**Instruction:** An exact copy of all the records is the expected answer.

====== Data listing ======

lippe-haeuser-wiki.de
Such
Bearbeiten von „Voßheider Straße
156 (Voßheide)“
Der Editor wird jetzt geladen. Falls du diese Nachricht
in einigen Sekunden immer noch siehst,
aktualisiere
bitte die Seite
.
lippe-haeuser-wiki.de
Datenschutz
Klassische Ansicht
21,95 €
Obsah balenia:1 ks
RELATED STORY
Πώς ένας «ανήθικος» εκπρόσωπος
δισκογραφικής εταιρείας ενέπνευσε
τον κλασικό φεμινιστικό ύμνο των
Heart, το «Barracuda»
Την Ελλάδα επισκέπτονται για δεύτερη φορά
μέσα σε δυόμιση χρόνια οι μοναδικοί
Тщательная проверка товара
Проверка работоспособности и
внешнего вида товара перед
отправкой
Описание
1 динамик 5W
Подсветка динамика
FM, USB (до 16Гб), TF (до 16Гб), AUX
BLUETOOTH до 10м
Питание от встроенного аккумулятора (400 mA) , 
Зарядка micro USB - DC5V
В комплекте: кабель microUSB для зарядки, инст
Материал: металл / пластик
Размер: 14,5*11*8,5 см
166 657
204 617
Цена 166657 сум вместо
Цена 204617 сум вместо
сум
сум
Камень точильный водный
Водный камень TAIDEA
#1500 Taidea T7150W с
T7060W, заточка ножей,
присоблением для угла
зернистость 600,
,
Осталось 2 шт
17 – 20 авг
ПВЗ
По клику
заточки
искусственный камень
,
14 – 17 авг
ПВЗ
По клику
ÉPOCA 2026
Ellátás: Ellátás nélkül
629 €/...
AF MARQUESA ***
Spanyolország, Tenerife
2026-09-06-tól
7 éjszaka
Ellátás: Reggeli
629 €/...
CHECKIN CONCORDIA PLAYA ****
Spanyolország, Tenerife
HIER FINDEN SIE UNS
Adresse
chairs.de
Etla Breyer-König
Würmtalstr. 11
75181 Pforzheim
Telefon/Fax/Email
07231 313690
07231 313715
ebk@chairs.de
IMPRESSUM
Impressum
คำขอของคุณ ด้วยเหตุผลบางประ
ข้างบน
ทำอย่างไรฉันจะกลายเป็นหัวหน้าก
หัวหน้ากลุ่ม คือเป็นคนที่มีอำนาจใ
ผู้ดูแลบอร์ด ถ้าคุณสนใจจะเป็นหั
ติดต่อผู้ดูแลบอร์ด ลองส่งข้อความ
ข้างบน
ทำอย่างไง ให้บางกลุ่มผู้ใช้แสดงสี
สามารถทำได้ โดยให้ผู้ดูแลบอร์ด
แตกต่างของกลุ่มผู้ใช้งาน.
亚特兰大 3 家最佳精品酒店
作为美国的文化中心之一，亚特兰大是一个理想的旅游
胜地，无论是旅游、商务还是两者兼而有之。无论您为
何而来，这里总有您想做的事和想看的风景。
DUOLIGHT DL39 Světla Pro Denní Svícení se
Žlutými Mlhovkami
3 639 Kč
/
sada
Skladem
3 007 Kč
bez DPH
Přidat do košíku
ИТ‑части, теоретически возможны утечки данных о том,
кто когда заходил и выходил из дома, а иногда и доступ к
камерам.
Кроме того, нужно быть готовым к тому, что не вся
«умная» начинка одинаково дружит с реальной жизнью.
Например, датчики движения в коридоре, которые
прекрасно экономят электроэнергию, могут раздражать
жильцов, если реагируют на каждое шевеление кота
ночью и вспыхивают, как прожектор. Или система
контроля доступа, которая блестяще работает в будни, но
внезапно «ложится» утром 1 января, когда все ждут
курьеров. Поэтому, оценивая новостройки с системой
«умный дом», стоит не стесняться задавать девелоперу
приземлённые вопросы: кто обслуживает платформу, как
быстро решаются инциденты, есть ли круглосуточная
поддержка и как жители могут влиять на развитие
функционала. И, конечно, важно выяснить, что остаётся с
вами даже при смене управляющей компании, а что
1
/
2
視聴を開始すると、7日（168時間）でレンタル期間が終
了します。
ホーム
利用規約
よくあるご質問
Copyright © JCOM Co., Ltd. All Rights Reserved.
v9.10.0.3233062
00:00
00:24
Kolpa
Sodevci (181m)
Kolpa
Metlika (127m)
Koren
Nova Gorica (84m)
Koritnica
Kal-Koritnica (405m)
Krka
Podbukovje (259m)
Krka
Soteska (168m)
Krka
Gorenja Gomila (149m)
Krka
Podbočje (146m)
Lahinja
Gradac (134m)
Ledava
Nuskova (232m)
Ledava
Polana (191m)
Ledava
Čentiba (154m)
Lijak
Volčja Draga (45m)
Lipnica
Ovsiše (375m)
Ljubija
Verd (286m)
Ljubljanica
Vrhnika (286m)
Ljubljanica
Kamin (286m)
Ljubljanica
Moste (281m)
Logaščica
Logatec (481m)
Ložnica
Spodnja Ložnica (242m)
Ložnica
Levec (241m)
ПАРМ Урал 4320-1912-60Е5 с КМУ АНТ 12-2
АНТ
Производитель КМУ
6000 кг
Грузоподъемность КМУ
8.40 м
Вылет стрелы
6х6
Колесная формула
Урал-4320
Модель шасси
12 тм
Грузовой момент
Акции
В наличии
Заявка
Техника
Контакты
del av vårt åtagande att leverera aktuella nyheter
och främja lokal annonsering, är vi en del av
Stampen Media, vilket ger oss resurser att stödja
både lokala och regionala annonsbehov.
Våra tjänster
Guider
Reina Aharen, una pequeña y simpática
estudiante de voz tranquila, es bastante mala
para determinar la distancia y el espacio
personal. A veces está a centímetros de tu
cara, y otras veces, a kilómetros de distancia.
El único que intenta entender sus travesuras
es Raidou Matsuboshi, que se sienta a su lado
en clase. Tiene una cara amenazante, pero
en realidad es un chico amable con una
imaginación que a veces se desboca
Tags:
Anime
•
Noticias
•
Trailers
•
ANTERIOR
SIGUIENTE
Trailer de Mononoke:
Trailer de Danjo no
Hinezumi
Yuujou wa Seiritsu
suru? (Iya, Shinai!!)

======

**Exercise answer:**
lippe-haeuser-wiki.de
Such
Bearbeiten von „Voßheider Straße
156 (Voßheide)“
Der Editor wird jetzt geladen. Falls du diese Nachricht
in einigen Sekunden immer noch siehst,
aktualisiere
bitte die Seite
.
lippe-haeuser-wiki.de
Datenschutz
Klassische Ansicht
21,95 €
Obsah balenia:1 ks
RELATED STORY
Πώς ένας «ανήθικος» εκπρόσωπος
δισκογραφικής εταιρείας ενέπνευσε
τον κλασικό φεμινιστικό ύμνο των
Heart, το «Barracuda»
Την Ελλάδα επισκέπτονται για δεύτερη φορά
μέσα σε δυόμιση χρόνια οι μοναδικοί
Тщательная проверка товара
Проверка работоспособности и
внешнего вида товара перед
отправкой
Описание
1 динамик 5W
Подсветка динамика
FM, USB (до 16Гб), TF (до 16Гб), AUX
BLUETOOTH до 10м
Питание от встроенного аккумулятора (400 mA) , 
Зарядка micro USB - DC5V
В комплекте: кабель microUSB для зарядки, инст
Материал: металл / пластик
Размер: 14,5*11*8,5 см
166 657
204 617
Цена 166657 сум вместо
Цена 204617 сум вместо
сум
сум
Камень точильный водный
Водный камень TAIDEA
#1500 Taidea T7150W с
T7060W, заточка ножей,
присоблением для угла
зернистость 600,
,
Осталось 2 шт
17 – 20 авг
ПВЗ
По клику
заточки
искусственный камень
,
14 – 17 авг
ПВЗ
По клику
ÉPOCA 2026
Ellátás: Ellátás nélkül
629 €/...
AF MARQUESA ***
Spanyolország, Tenerife
2026-09-06-tól
7 éjszaka
Ellátás: Reggeli
629 €/...
CHECKIN CONCORDIA PLAYA ****
Spanyolország, Tenerife
HIER FINDEN SIE UNS
Adresse
chairs.de
Etla Breyer-König
Würmtalstr. 11
75181 Pforzheim
Telefon/Fax/Email
07231 313690
07231 313715
ebk@chairs.de
IMPRESSUM
Impressum
คำขอของคุณ ด้วยเหตุผลบางประ
ข้างบน
ทำอย่างไรฉันจะกลายเป็นหัวหน้าก
หัวหน้ากลุ่ม คือเป็นคนที่มีอำนาจใ
ผู้ดูแลบอร์ด ถ้าคุณสนใจจะเป็นหั
ติดต่อผู้ดูแลบอร์ด ลองส่งข้อความ
ข้างบน
ทำอย่างไง ให้บางกลุ่มผู้ใช้แสดงสี
สามารถทำได้ โดยให้ผู้ดูแลบอร์ด
แตกต่างของกลุ่มผู้ใช้งาน.
亚特兰大 3 家最佳精品酒店
作为美国的文化中心之一，亚特兰大是一个理想的旅游
胜地，无论是旅游、商务还是两者兼而有之。无论您为
何而来，这里总有您想做的事和想看的风景。
DUOLIGHT DL39 Světla Pro Denní Svícení se
Žlutými Mlhovkami
3 639 Kč
/
sada
Skladem
3 007 Kč
bez DPH
Přidat do košíku
ИТ‑части, теоретически возможны утечки данных о том,
кто когда заходил и выходил из дома, а иногда и доступ к
камерам.
Кроме того, нужно быть готовым к тому, что не вся
«умная» начинка одинаково дружит с реальной жизнью.
Например, датчики движения в коридоре, которые
прекрасно экономят электроэнергию, могут раздражать
жильцов, если реагируют на каждое шевеление кота
ночью и вспыхивают, как прожектор. Или система
контроля доступа, которая блестяще работает в будни, но
внезапно «ложится» утром 1 января, когда все ждут
курьеров. Поэтому, оценивая новостройки с системой
«умный дом», стоит не стесняться задавать девелоперу
приземлённые вопросы: кто обслуживает платформу, как
быстро решаются инциденты, есть ли круглосуточная
поддержка и как жители могут влиять на развитие
функционала. И, конечно, важно выяснить, что остаётся с
вами даже при смене управляющей компании, а что
1
/
2
視聴を開始すると、7日（168時間）でレンタル期間が終
了します。
ホーム
利用規約
よくあるご質問
Copyright © JCOM Co., Ltd. All Rights Reserved.
v9.10.0.3233062
00:00
00:24
Kolpa
Sodevci (181m)
Kolpa
Metlika (127m)
Koren
Nova Gorica (84m)
Koritnica
Kal-Koritnica (405m)
Krka
Podbukovje (259m)
Krka
Soteska (168m)
Krka
Gorenja Gomila (149m)
Krka
Podbočje (146m)
Lahinja
Gradac (134m)
Ledava
Nuskova (232m)
Ledava
Polana (191m)
Ledava
Čentiba (154m)
Lijak
Volčja Draga (45m)
Lipnica
Ovsiše (375m)
Ljubija
Verd (286m)
Ljubljanica
Vrhnika (286m)
Ljubljanica
Kamin (286m)
Ljubljanica
Moste (281m)
Logaščica
Logatec (481m)
Ložnica
Spodnja Ložnica (242m)
Ložnica
Levec (241m)
ПАРМ Урал 4320-1912-60Е5 с КМУ АНТ 12-2
АНТ
Производитель КМУ
6000 кг
Грузоподъемность КМУ
8.40 м
Вылет стрелы
6х6
Колесная формула
Урал-4320
Модель шасси
12 тм
Грузовой момент
Акции
В наличии
Заявка
Техника
Контакты
del av vårt åtagande att leverera aktuella nyheter
och främja lokal annonsering, är vi en del av
Stampen Media, vilket ger oss resurser att stödja
både lokala och regionala annonsbehov.
Våra tjänster
Guider
Reina Aharen, una pequeña y simpática
estudiante de voz tranquila, es bastante mala
para determinar la distancia y el espacio
personal. A veces está a centímetros de tu
cara, y otras veces, a kilómetros de distancia.
El único que intenta entender sus travesuras
es Raidou Matsuboshi, que se sienta a su lado
en clase. Tiene una cara amenazante, pero
en realidad es un chico amable con una
imaginación que a veces se desboca
Tags:
Anime
•
Noticias
•
Trailers
•
ANTERIOR
SIGUIENTE
Trailer de Mononoke:
Trailer de Danjo no
Hinezumi
Yuujou wa Seiritsu
suru? (Iya, Shinai!!)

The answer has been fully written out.